Hier beschrijft Dr. Bihari het werkingsmechanisme van naltrexone. Ik ga hier niet uit vertalen omdat dit medisch Engels me te moeilijk is. Maar uw arts en orthomoleculair arts zullen zeker begrijpen wat hier wordt beschreven. 

Mechanisms
The mechanisms involved in the apparent beneficial effect of LDN on cancer have three main elements. The first is the effect of LDN, when taken late at night, in inducing a sharp increase in pituitary and adrenal production of beta-endorphin and metenkephalin, respectively, in the pre-dawn hours, when 90% of the day's manufacture of these hormones occurs. Most studies have shown that naltrexone induces a two to three-fold increase in production of metenkephalin, the endorphin that most specifically activates delta-opioid receptors, the primary endorphin-related anti-growth factor on cancer cells. The low dose of naltrexone, which in higher doses would block endorphin and enkephalin action on the receptor, is gone from the body in about three or four hours — whereas the elevated levels of endorphins and enkephalins persist all day.

The second step involved in the anti-cancer effect of these hormones results from direct activation of opioid receptors of cancer cells by the increased endorphins. If this activation occurs while the cell is dividing, it dies. In fact, relatively small concentrations of metenkephalin, when added to human pancreatic cancer cells or human colon cancer cells growing in the test tube, have been shown to kill both.

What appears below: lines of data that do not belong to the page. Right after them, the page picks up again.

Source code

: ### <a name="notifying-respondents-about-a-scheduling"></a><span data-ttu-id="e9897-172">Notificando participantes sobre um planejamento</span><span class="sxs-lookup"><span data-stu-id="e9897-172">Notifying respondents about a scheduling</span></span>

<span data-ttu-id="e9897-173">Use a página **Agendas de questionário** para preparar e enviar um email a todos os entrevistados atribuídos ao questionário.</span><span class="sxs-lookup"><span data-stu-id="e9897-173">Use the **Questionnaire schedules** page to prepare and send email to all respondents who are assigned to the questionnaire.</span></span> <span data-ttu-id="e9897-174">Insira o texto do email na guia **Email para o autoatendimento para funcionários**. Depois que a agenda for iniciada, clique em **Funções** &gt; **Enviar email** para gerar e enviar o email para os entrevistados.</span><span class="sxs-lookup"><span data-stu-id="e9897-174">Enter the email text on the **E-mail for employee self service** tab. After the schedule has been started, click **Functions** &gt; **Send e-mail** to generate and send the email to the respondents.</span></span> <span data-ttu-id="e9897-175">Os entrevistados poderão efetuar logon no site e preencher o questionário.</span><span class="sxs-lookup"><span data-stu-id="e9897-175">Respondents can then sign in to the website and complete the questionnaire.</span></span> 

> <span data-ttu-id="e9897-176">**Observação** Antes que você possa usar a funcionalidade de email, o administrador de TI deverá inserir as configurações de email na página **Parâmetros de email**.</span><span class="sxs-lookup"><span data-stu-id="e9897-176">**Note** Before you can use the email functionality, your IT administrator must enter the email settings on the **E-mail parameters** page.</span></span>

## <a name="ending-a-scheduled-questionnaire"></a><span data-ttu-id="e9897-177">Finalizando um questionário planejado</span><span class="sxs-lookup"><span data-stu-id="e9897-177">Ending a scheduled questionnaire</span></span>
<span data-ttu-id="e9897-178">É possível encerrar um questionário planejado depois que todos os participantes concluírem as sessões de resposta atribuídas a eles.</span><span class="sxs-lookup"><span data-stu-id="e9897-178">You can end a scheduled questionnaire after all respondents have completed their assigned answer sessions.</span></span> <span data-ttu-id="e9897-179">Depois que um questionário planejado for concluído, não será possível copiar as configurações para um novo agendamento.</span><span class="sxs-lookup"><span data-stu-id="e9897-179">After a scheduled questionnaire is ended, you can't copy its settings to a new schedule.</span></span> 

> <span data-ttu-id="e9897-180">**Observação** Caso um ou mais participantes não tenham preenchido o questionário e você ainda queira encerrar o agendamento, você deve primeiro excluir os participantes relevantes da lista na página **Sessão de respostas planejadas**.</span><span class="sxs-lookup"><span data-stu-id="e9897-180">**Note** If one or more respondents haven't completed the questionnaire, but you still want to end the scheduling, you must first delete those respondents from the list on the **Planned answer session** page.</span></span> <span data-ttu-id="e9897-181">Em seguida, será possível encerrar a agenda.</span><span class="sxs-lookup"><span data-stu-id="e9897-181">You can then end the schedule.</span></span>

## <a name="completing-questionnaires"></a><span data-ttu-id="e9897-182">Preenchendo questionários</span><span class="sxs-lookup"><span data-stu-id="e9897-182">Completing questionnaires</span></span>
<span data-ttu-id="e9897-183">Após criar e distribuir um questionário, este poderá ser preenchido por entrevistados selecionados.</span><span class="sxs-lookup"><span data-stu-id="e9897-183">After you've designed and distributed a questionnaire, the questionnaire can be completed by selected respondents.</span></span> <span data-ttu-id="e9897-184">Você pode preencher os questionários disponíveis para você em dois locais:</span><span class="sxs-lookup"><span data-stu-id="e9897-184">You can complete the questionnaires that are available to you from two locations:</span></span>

The apparent mechanism of cell killing is called apoptosis (programmed cell death). This appears to be one of the mechanisms by which endorphins and enkephalins combat cancer.

A third element, which may play a major role in controlling cancer, involves the cells of the immune system, which is regulated/orchestrated to a great extent by endorphins. In particular, endorphins raise the circulating levels of natural killer cells and cytotoxic CD-8 cells, the two immunological cell types that prevent cancer by killing cancer cells as they arise.

It should be emphasized that Dr. Bihari's patients were all treated in a private practice setting without the scientific rigor of a prospective clinical trial. This precludes any scientific claims about the drug's efficacy in treating any of the above-mentioned types of cancer. The results thus far do, however, raise the possibility that the manipulation of opioid receptors on cancer cells as anti-growth factors through the use of endorphins and endorphin-inducing opioid antagonists may eventually prove to have considerable merit, particularly in view of the many years of published, supportive laboratory research findings.

Those cancer cells that have opioid receptors on their cell membranes, and that may, therefore, respond to LDN, include all of those that arise from the gastrointestinal tract. This includes the mouth, esophagus,liver, pancreas, stomach, small intestine, colon and rectum. Lymph glands and the spleen have large numbers of opioid receptors, suggesting that Hodgkin's disease, non-Hodgkin's lymphoma, multiple myeloma and lymphocytic leukemia should respond to LDN. Other malignancies with sizable numbers of opioid receptors on their cell membranes include breast cancer, neuroblastoma, prostate cancer, malignant melanoma, renal cell carcinoma, glioblastoma, astrocytoma, endometrial cancer and small cell and large cell cancers of the lung.